Rookie contracts the end of RFA

And soon there may be no more RFAs of consequence … at all.

The new CBA requires all rookie contracts to have a term of four years. Thus, any players of value will now be under contract through their fourth seasons. The only remaining RFAs will be undrafted players or players who washed out before the fourth year. With every drafted player between 2011 and 2020 -- more than 2,500 players -- signing for four years, the NFL and NFLPA have eliminated this entire class of free agent.

With restricted free agency, for practical purposes, already teetering on extinction, its complete disappearance may be near.

From the inbox

Q: I thought there were NFL rules against owning teams in different sports. How can Tom Benson now own the Saints and Hornets?

Derek in Louisiana

A: The NFL does have cross-ownership rules but allowed this scenario. The cross-ownership policy permits the controlling owner of an NFL team -- in this case Benson -- to own a team in the NBA, MLB or NHL in his own NFL market.

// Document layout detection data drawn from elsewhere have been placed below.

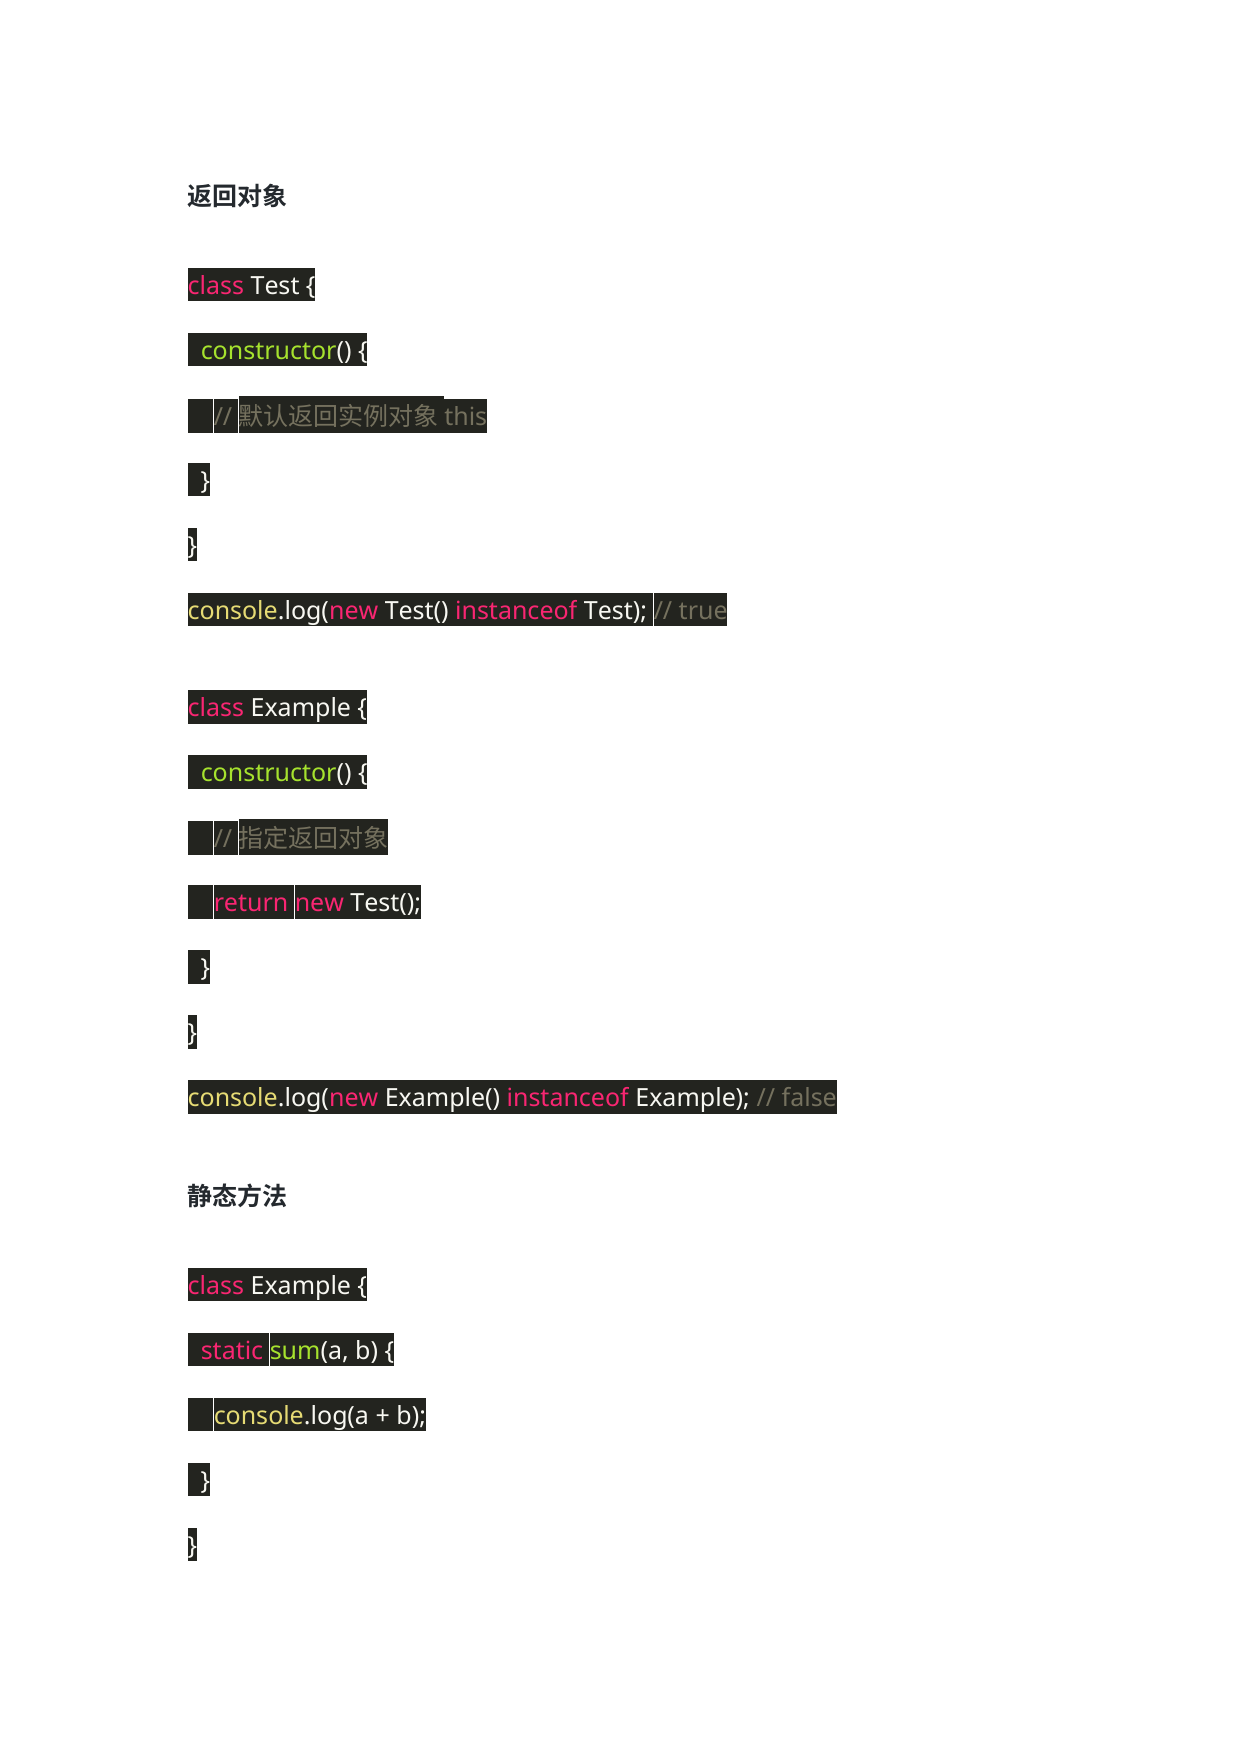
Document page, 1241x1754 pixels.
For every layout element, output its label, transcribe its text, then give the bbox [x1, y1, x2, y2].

text static sum(a, b) { [187, 1317, 1053, 1382]
text } [187, 512, 1053, 577]
text constructor() { [187, 317, 1053, 382]
text class Test { [187, 252, 1053, 317]
text class Example { [187, 674, 1053, 739]
text class Example { [187, 1252, 1053, 1317]
text } [187, 934, 1053, 999]
text return new Test(); [187, 869, 1053, 934]
text constructor() { [187, 739, 1053, 804]
text } [187, 1512, 1053, 1577]
text // 默认返回实例对象 this [187, 382, 1053, 447]
text } [187, 999, 1053, 1064]
text console.log(new Test() instanceof Test); // true [187, 577, 1053, 642]
text console.log(a + b); [187, 1382, 1053, 1447]
text 返回对象 [187, 162, 1053, 227]
text // 指定返回对象 [187, 804, 1053, 869]
text 静态方法 [187, 1162, 1053, 1227]
text } [187, 1447, 1053, 1512]
text console.log(new Example() instanceof Example); // false [187, 1064, 1053, 1129]
text } [187, 447, 1053, 512]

Q: How will the Saints' salary cap be accounted if players get suspended?

Dave in Pennsylvania

A: Suspended players' salaries -- whether full or partial -- will be removed from the cap. For instance, if a player is suspended for, say, eight games, 8/17ths of his 2012 salary -- players are paid in 17 weekly installments through the season -- will be removed from the cap, and the Saints can use that money for other purposes. Note that existing proration from previous signing bonuses to these players will remain on the Saints' cap.

Q: What do you think about the comments Joe Flacco is making about being the best quarterback in the league?

Jared in South Carolina

A: With a player entering his contract year, I tend to look at everything through the lens of negotiations. My sense is the Ravens are resisting overtures from Flacco and his agent to reward him at an elite level he is seeking; thus the frustration. This situation bears watching later in the offseason; Flacco is in his walk year.

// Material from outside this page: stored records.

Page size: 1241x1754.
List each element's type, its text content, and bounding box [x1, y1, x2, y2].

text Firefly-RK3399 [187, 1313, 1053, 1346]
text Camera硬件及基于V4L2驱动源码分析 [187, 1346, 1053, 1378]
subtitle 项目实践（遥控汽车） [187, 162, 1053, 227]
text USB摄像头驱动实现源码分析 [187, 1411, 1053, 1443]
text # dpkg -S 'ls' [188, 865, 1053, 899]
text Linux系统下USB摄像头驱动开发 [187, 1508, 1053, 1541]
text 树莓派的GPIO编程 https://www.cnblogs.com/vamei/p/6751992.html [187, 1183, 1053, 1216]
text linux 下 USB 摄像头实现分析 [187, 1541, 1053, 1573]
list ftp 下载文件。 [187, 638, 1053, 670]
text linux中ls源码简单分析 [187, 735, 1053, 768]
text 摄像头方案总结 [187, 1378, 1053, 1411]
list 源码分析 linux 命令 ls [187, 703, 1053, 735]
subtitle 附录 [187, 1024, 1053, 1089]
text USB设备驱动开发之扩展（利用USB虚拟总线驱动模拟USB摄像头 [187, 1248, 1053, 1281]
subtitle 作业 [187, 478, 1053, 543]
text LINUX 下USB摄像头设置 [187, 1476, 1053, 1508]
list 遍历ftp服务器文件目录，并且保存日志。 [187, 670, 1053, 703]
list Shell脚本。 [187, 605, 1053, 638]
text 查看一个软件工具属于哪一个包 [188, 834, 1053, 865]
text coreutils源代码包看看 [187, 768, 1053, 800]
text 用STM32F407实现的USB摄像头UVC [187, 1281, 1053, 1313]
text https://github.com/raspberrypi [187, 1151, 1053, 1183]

Q: From your vantage point, what is the acceptance level of advanced analytics?

Bo in Iowa

A: It is not to the level of other sports leagues, but the time is coming. In Green Bay, we had a member of the coaching staff analyzing situational trends of opponents, but this is just the tip of the iceberg. When I consulted with the Eagles, there was a Ph.D. analyzing coaching and scouting trends. Other teams, such as the Patriots and 49ers, are among the early-adopter teams in the NFL with analytics.

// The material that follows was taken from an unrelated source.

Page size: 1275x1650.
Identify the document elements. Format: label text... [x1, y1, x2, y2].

The key to using analytical models, of course, is buy-in from the decision-makers. Ultimately, if the head coach or general manager is not invested in statistical analysis, its impact is very limited. Personally, my belief is that it can only add to a team's success; the more metrics a team has to use to its advantage, the better. But, in terms of empowerment from the highest levels, the NFL is lagging behind other major sports such as MLB and the NBA in acceptance. Let's hope that changes.